If you had to choose two things to characterize the high end of the residential real estate market in Santa Fe, it’s an easy call. The first is seasonality. Santa Fe (at 7,000 feet) gets just cold enough so that new home construction slows significantly during winter and other activities grow just a little more difficult, depending upon the severity of the winter. But that’s not really the driver.
It’s governed by the tourism flow. During the so-called shoulder months (October and November and April and May, roughly), tourism is lighter in Santa Fe and this carries through to residential listing activity. The market slows measurably during the winter (some might say it comes to a halt) and speeds up during the spring and summer. It tracks the tourism flow directly. By the end of August, when the maximum number of tourists are in town, activity peaks. November, on the other hand, can be dead: it’s too early for skiing (most years) and the markets are flat, with inventory low.
This isn’t just a contention of Walker’s; every real-estate type will second this, and it’s reflected in the data. The line graph below shows the average number of listings over $1.2 million over the past five years (starting in January 2019). The seasonality is evident (observe the troughs in the winter months). In cities such as Houston or Los Angeles, this is not the case; it is somewhat unusual.
Deep Annual Seasonality: Santa Fe’s Monthly Residential Listings over $1.2 Million, January 2019 to Present

A glance at the actual data (as opposed to a line graph of it) shows the same; listings contract in the winter and grow during summer.

Second-Home Purchases Are A Primary Driver
As the high end of Santa Fe real estate is defined by seasonality, so is it also defined by retirees and second-home buyers from within and without the state. At Sotheby’s, we track where our buyers come from, and aside from those who are moving from within New Mexico (52 for the year to date), we see very high numbers of buyers from Texas (40 for the year to date); Colorado has moved up quite a bit recently as the crowding on the Front Range drives people to seek relief (nine so far); California is the source of a high number of buyers (six); and Arizona tends to pitch in a few (two so far). New York residents purchase in Santa Fe at much lower rates versus 25 years ago and in fact, for the year we’ve seen none.

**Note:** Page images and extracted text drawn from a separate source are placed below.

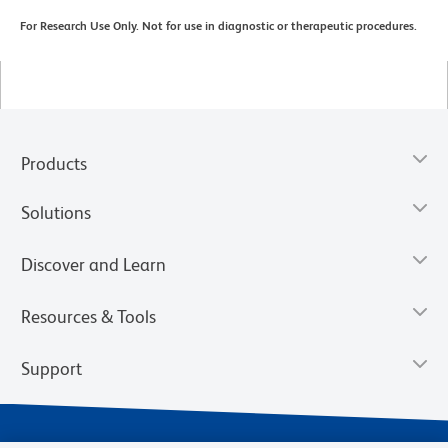
For Research Use Only. Not for use in diagnostic or therapeutic procedures.
Products
Solutions
Discover and Learn
Resources & Tools
Support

As these buyers filter into town during the summer for what is admittedly something of a parade of festivals, markets, and events, activity accelerates. This came a bit early this year, at least for Sotheby’s, and we saw a strong increase beginning in late May.
Much Quicker Sales During Summer Months
As more people come to town, markets heat up and homes sell more quickly. The chart below shows cumulative days on market for listings over $1.2 million. One can see that during the summer months, those numbers tend to be about half of their winter totals. When your faithful broker tells you the market is opening up, he or she also may intend you to understand that in the summer months, time is of the essence. Yes, high end markets move more slowly, but one can’t always take that for granted in the purchasing process. Often, things happen within a day.
Cumulative Days on Market, Santa Fe Listings over $1.2 Million,
12 Months Ended June 2024

It’s All Driven by Santa Fe’s Magic
In sum, Santa Fe markets are more complex than some, with seasonal and tourism-related factors governing the ebb and flow. Ultimately, our markets are driven by what a magical place Santa Fe is to be in, and that’s entirely predictable.
All data are sourced from the Santa Fe Association of Realtors’ Multiple Listing Service.